RoboEarth
A World Wide Web for Robots
The idea for RoboEarth began with a lesson from Kiva Systems. At Kiva, our robots sent what they learned to a central server, which assimilated that data into its existing knowledge of the world before making the updated information available to the entire fleet. This was in 2004, when cloud computing was still in its infancy—two years before Amazon launched its first cloud services—and it offered a glimpse of what could be possible if that model were extended across many sites and robot types. I began to wonder: what if that principle could be scaled far beyond a single warehouse? Could robots in different environments—labs, hospitals, factories—share what they learned so that others could benefit immediately? Could we build, in effect, a shared brain for robots?
In 2009, ETH Zürich and Technische Universiteit Eindhoven set out to answer that question, co-leading an EU-funded research program under the Seventh Framework Programme (FP7). Our partners included Philips, Universität Stuttgart, Universidad de Zaragoza, Technische Universität München, and Universität Bremen. Together, we created RoboEarth: a global, web-style database allowing robots to upload maps, object models, and step-by-step “recipes” for tasks, and enabling others to download, adapt, and execute them in new environments.
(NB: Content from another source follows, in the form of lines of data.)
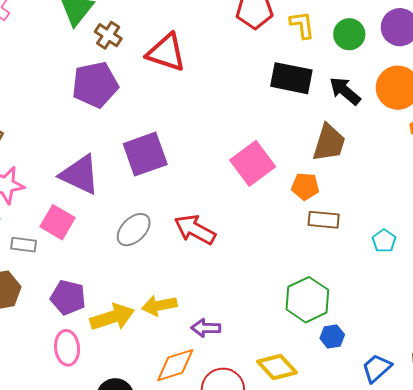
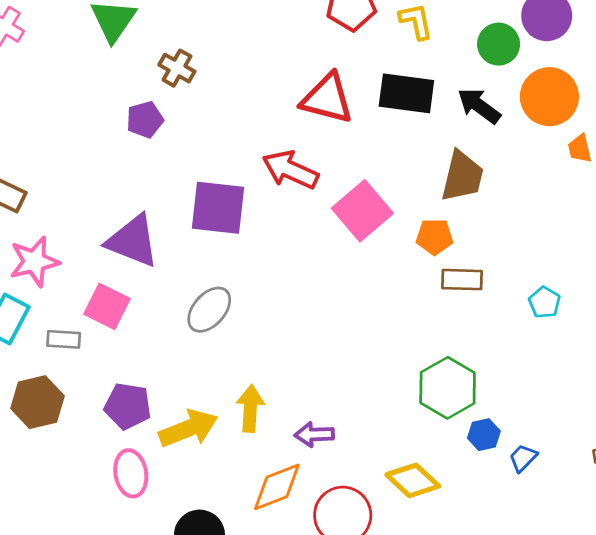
green circle: (349, 34) -> (499, 44), moved
brown cross: (108, 35) -> (177, 68), moved
red triangle: (166, 52) -> (327, 99), moved
purple pentagon: (95, 85) -> (145, 120), size x0.6
purple square: (145, 154) -> (218, 208), turned 30
red arrow: (195, 230) -> (290, 170), moved
yellow arrow: (159, 305) -> (250, 409), turned 108
blue trapezoid: (377, 368) -> (523, 458), moved, size x0.7

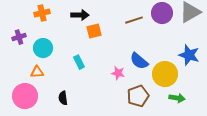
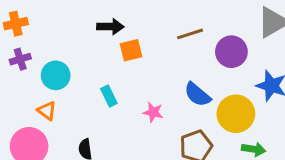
orange cross: (42, 13) -> (16, 24), moved
purple circle: (162, 13) -> (231, 52), moved
orange triangle: (37, 72) -> (47, 111), turned 40
pink star: (118, 73) -> (153, 112), moved

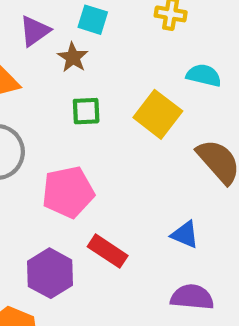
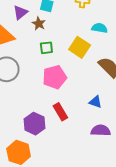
pink pentagon: (68, 192) -> (55, 77), moved
red rectangle: (108, 251) -> (60, 112), turned 30

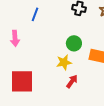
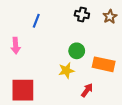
red arrow: (72, 81) -> (87, 90), moved

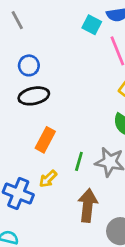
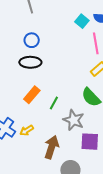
green line: (79, 161) -> (54, 103), moved
yellow arrow: (48, 179) -> (27, 130), moved

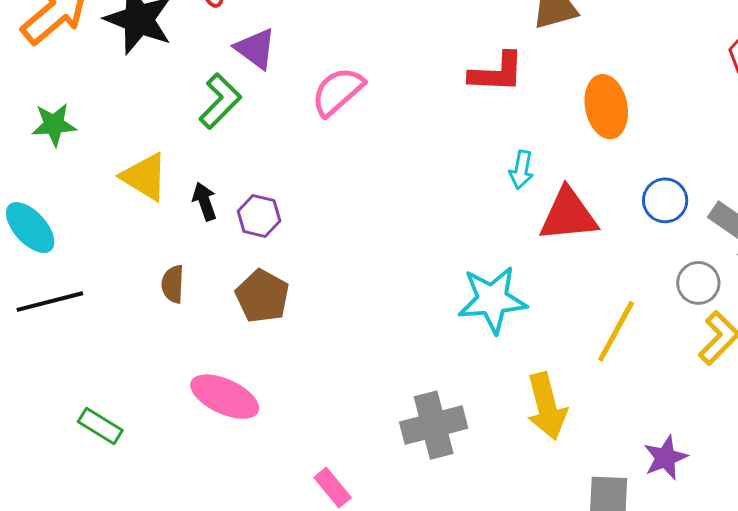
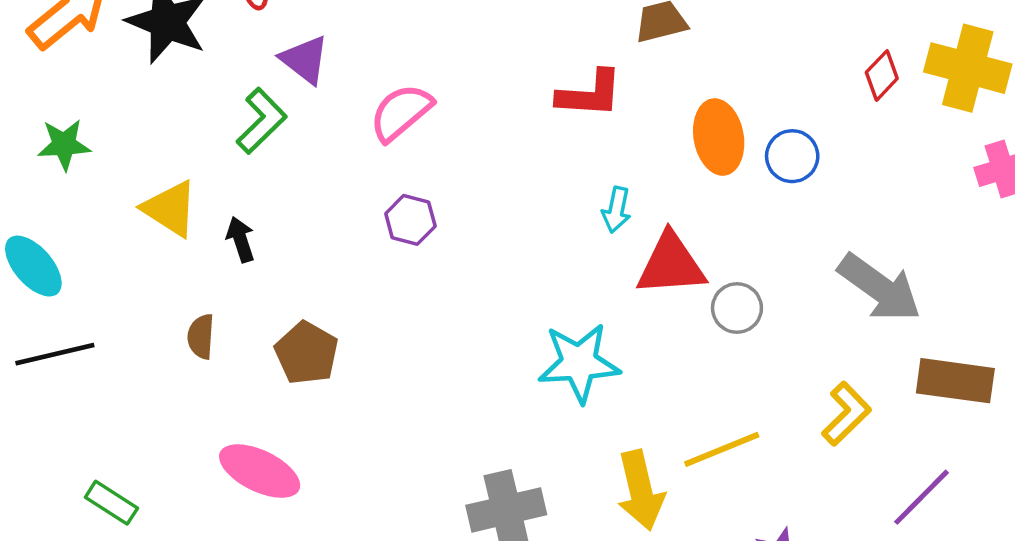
blue circle: (665, 200) -> (792, 156), moved
purple hexagon: (259, 216) -> (410, 220), moved
gray circle: (698, 283) -> (737, 308), moved
yellow line: (616, 331) -> (722, 449), moved, turned 38

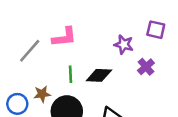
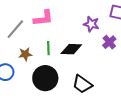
brown star: (42, 94) -> (25, 54), moved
Over the next five years, we built the infrastructure and proved the concept through live demonstrations. One early test had a robot learn to serve a drink, upload the instructions, and watch as a different robot—on a different platform—downloaded and performed the task successfully. In the final showcase, four heterogeneous robots worked together in a mock hospital, each drawing on RoboEarth’s shared knowledge to navigate, manipulate, and collaborate in real time.
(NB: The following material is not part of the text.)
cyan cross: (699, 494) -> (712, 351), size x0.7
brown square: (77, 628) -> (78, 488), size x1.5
At the time, the term cloud robotics didn’t even exist—it wasn’t coined until 2010 by researchers at Google—yet RoboEarth was already putting the concept into practice. We offloaded computation to the cloud, shared perception and task data across platforms, and treated knowledge as a global, evolving resource rather than something locked inside each machine.
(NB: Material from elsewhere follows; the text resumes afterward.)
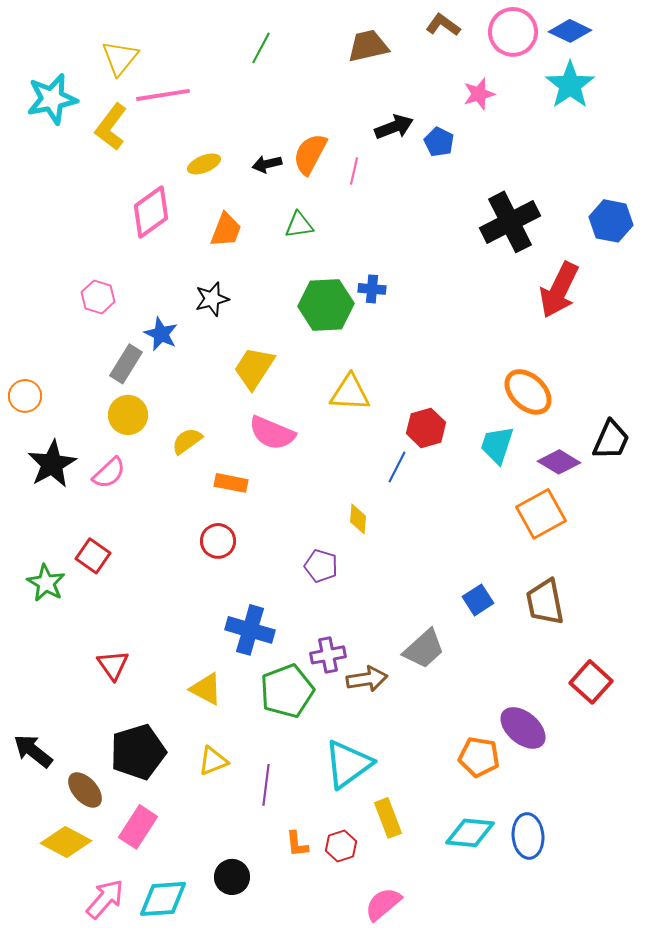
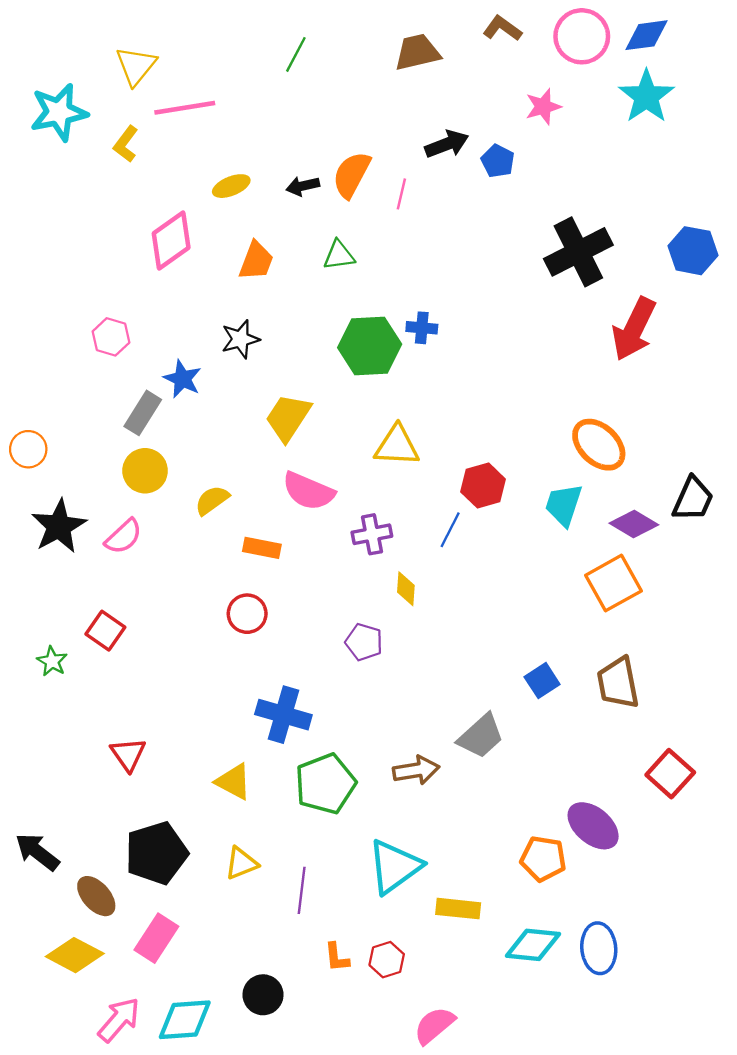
blue diamond: (570, 31) -> (646, 35), turned -33
yellow L-shape: (111, 127) -> (126, 144), size x0.7
green star: (46, 583) -> (52, 661), size x0.7
purple cross: (328, 655) -> (372, 534), moved
yellow rectangle: (388, 818) -> (458, 909), moved, turned -63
While RoboEarth officially concluded in 2014, its ideas and design patterns helped set the foundation for the cloud robotics movement. One tangible continuation was Rapyuta, a cloud robotics engine developed during the project’s final phase, which evolved into a commercial platform through Rapyuta Robotics—a company that has raised over USD 80 million and deployed cloud-connected autonomous mobile robots, forklifts, and warehouse automation systems in live industrial settings.
Since RoboEarth first demonstrated the value of collective robot learning and cloud-based intelligence, the cloud robotics market has steadily expanded. Analysts estimate its 2024 size at roughly USD 7–8 billion, with projections ranging from USD 35 billion to USD 55 billion by 2033, implying annual growth rates between 18% and 26%. While today’s deployments in logistics, healthcare, and manufacturing are shaped by many factors, they share a central principle that RoboEarth proved in practice: robots connected through the cloud can adapt faster, perform better, and benefit from each other’s experience.